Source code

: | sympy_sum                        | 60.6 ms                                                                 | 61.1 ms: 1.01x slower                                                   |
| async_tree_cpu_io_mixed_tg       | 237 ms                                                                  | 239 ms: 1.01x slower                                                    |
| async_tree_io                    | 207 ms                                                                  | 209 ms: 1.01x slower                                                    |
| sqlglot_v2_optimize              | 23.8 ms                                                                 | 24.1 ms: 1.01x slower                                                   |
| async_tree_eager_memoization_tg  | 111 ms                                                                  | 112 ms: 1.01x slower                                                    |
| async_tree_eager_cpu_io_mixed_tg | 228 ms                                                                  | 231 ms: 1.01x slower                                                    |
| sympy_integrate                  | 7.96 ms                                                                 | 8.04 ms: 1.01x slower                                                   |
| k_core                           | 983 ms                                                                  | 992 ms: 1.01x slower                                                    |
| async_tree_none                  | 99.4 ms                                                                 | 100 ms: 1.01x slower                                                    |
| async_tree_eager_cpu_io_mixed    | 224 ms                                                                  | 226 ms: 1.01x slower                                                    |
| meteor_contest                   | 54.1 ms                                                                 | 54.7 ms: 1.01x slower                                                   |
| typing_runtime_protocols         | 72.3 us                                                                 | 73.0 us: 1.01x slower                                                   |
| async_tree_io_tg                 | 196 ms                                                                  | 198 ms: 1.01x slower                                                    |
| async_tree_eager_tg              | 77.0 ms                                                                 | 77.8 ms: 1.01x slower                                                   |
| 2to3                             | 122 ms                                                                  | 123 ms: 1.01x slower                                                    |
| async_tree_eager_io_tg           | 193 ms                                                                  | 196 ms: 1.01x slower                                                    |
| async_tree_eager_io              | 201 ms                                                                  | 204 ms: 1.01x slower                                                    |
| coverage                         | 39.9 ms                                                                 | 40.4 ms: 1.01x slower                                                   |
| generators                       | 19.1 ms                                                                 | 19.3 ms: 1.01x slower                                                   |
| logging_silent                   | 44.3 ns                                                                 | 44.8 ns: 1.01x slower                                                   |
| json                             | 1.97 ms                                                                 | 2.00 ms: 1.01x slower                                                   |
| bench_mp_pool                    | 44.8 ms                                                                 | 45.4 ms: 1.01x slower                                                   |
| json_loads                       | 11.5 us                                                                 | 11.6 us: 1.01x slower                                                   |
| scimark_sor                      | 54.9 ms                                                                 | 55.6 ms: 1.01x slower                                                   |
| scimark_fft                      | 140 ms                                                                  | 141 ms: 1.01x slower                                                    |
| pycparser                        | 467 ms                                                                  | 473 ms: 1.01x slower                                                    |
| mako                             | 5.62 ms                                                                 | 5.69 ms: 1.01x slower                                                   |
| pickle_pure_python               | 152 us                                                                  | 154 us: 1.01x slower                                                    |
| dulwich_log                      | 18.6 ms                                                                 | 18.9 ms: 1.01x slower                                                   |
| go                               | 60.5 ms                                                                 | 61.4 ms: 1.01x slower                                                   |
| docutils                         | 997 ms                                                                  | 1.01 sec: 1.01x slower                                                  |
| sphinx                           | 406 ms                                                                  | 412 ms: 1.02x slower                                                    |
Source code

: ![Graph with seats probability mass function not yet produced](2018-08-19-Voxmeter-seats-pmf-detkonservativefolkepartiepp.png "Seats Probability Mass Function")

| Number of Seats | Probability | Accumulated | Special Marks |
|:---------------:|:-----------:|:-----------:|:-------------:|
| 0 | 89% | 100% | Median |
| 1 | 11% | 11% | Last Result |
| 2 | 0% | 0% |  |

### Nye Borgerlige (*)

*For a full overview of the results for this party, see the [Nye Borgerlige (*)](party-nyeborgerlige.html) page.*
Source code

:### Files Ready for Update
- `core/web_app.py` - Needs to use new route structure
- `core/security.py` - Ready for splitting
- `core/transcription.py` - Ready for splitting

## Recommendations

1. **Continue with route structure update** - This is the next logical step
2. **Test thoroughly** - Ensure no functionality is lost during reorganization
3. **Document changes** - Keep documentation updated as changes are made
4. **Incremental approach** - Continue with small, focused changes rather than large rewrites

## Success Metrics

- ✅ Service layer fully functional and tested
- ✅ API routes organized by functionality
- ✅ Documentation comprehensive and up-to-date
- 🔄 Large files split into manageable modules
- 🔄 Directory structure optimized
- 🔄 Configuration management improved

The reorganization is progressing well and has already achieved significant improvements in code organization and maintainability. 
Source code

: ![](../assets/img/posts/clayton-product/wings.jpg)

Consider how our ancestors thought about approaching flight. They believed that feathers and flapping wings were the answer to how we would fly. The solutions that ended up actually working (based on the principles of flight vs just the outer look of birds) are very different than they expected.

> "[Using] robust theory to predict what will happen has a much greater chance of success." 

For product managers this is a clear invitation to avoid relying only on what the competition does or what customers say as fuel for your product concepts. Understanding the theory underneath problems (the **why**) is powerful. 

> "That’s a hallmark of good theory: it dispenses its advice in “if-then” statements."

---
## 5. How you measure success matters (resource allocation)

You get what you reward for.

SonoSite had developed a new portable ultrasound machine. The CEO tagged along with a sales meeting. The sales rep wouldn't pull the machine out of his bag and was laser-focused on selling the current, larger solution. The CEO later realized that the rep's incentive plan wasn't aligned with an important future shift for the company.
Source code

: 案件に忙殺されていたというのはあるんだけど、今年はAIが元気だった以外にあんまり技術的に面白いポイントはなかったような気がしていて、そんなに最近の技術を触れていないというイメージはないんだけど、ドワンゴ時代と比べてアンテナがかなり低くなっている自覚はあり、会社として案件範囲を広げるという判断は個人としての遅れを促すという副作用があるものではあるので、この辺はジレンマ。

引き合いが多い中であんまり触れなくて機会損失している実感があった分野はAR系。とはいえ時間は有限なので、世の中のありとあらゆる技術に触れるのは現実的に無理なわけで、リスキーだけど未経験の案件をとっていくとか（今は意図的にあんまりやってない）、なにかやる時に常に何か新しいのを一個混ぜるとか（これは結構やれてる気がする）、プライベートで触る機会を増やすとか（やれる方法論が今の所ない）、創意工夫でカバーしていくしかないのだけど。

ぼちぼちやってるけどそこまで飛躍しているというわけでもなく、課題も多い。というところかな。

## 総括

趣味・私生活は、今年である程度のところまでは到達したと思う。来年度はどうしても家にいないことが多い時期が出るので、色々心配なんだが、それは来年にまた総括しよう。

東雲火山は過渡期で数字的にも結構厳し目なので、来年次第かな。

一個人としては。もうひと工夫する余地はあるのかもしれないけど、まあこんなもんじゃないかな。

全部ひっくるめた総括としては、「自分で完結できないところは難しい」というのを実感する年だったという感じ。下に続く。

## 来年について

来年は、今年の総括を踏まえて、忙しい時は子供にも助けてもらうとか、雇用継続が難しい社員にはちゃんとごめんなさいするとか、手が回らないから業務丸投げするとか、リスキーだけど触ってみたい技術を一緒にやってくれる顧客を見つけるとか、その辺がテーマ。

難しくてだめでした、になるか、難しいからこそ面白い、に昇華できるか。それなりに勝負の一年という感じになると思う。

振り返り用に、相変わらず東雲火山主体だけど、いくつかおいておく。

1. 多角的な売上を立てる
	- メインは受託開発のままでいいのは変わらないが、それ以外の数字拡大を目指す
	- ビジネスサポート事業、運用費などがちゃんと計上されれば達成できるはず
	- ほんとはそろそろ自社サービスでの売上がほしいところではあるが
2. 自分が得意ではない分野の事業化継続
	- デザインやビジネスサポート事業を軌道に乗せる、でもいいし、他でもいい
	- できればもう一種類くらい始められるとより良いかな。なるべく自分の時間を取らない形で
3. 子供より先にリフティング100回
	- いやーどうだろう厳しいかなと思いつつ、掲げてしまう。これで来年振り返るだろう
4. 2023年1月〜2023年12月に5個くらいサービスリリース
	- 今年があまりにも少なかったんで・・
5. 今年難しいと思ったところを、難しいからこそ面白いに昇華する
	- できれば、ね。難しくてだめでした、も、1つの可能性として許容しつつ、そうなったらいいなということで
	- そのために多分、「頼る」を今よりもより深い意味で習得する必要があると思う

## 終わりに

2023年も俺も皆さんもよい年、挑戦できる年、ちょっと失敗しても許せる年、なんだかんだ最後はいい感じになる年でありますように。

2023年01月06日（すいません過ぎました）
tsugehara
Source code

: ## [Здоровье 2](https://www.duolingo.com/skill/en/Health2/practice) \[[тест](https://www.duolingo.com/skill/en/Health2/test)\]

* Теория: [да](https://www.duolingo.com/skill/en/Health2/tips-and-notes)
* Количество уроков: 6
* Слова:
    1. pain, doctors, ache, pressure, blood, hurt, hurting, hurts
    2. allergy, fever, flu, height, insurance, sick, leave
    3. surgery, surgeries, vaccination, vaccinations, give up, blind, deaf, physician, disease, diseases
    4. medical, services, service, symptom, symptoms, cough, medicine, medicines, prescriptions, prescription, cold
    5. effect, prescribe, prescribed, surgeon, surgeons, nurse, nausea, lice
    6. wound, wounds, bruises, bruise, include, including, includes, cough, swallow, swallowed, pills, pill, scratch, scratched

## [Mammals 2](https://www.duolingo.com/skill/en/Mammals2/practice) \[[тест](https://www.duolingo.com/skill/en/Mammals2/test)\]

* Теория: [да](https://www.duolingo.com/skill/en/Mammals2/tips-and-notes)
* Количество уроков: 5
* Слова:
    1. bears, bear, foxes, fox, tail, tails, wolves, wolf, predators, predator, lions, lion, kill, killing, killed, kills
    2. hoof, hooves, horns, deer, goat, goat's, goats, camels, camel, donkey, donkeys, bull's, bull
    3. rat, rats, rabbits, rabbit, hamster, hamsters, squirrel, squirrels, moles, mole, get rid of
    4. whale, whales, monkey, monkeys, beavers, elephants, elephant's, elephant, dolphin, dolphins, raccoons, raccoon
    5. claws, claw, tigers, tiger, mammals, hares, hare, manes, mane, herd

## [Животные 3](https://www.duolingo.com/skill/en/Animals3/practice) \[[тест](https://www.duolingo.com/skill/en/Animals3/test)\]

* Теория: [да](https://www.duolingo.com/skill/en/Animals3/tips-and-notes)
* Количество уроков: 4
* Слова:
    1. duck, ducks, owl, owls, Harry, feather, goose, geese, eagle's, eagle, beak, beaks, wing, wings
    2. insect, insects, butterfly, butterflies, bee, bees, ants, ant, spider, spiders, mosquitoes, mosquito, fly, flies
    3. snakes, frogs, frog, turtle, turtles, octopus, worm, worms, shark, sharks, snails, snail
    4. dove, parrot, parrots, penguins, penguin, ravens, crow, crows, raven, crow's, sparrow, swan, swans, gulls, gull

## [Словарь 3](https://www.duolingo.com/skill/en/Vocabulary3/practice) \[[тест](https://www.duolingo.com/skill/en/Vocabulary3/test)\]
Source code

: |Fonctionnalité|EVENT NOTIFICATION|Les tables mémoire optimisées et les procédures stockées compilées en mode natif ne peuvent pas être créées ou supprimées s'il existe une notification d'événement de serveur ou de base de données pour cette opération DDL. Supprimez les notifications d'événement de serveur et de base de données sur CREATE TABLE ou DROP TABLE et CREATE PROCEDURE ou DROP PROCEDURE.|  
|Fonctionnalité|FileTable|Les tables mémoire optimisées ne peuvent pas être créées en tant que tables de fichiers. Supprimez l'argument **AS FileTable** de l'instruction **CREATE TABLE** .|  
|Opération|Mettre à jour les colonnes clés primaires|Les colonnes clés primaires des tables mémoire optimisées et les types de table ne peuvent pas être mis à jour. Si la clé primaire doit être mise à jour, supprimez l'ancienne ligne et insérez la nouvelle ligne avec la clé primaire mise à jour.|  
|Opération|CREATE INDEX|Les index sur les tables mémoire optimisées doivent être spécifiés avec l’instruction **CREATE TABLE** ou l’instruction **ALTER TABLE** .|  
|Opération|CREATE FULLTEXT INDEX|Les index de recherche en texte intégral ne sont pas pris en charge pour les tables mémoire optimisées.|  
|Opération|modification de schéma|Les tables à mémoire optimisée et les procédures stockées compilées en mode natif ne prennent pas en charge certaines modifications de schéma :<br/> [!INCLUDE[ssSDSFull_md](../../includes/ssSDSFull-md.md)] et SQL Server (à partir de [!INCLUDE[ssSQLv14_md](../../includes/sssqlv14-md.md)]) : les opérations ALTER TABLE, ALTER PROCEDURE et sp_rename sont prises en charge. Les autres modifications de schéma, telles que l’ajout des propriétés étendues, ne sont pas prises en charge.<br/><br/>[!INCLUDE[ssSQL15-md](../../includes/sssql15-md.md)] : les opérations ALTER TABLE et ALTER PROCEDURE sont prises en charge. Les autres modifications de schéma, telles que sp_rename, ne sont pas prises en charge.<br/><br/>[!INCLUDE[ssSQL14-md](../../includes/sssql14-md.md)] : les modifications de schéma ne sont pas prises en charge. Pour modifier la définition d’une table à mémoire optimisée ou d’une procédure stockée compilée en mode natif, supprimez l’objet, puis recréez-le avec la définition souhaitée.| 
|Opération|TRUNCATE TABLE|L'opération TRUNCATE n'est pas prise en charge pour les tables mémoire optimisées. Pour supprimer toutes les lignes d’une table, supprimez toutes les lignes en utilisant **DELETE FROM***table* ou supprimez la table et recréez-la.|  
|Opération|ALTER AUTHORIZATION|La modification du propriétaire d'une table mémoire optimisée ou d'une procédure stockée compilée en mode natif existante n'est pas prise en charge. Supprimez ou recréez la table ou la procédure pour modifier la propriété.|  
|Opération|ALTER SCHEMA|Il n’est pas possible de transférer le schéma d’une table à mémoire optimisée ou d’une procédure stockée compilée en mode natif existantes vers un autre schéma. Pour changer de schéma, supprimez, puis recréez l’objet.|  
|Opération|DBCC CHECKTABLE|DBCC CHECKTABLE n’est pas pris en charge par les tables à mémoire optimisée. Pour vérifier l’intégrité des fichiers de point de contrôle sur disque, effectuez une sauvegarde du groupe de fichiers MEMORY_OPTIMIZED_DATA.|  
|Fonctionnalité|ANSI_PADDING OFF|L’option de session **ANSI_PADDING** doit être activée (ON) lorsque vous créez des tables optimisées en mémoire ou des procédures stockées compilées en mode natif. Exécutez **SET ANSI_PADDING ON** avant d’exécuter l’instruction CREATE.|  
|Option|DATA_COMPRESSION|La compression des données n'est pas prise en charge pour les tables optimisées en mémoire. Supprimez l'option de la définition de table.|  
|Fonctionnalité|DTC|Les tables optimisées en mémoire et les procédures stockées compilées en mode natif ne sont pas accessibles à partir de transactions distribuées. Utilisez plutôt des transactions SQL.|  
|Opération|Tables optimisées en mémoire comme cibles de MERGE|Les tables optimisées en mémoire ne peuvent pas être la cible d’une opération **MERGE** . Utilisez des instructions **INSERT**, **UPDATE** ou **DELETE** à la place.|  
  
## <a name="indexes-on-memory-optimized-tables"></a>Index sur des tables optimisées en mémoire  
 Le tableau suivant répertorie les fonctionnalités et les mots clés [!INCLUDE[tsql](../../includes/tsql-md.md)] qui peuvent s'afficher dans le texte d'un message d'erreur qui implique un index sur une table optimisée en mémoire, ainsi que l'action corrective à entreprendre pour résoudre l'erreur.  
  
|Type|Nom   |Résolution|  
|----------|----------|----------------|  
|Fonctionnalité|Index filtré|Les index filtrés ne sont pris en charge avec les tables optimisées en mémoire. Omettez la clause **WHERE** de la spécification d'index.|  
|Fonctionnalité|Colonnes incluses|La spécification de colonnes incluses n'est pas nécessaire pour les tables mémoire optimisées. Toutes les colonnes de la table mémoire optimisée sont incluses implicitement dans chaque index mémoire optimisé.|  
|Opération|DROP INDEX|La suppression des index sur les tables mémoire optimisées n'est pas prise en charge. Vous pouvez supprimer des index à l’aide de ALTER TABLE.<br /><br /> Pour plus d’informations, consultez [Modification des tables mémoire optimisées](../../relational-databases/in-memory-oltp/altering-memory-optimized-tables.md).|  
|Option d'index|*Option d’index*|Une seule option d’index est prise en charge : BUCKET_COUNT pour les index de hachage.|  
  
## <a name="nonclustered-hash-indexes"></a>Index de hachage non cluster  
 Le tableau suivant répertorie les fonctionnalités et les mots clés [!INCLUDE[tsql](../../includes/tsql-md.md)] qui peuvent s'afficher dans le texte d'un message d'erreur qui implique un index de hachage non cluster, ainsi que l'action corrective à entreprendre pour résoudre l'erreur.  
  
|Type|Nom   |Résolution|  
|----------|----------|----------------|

========================================================================

Would you copy, unchanged, the stretch of the records above that begins at the line containing "123 ms: 1.01x" and ends at the line containing "204 ms: 1.01x", and only that?

| 2to3                             | 122 ms                                                                  | 123 ms: 1.01x slower                                                    |
| async_tree_eager_io_tg           | 193 ms                                                                  | 196 ms: 1.01x slower                                                    |
| async_tree_eager_io              | 201 ms                                                                  | 204 ms: 1.01x slower                                                    |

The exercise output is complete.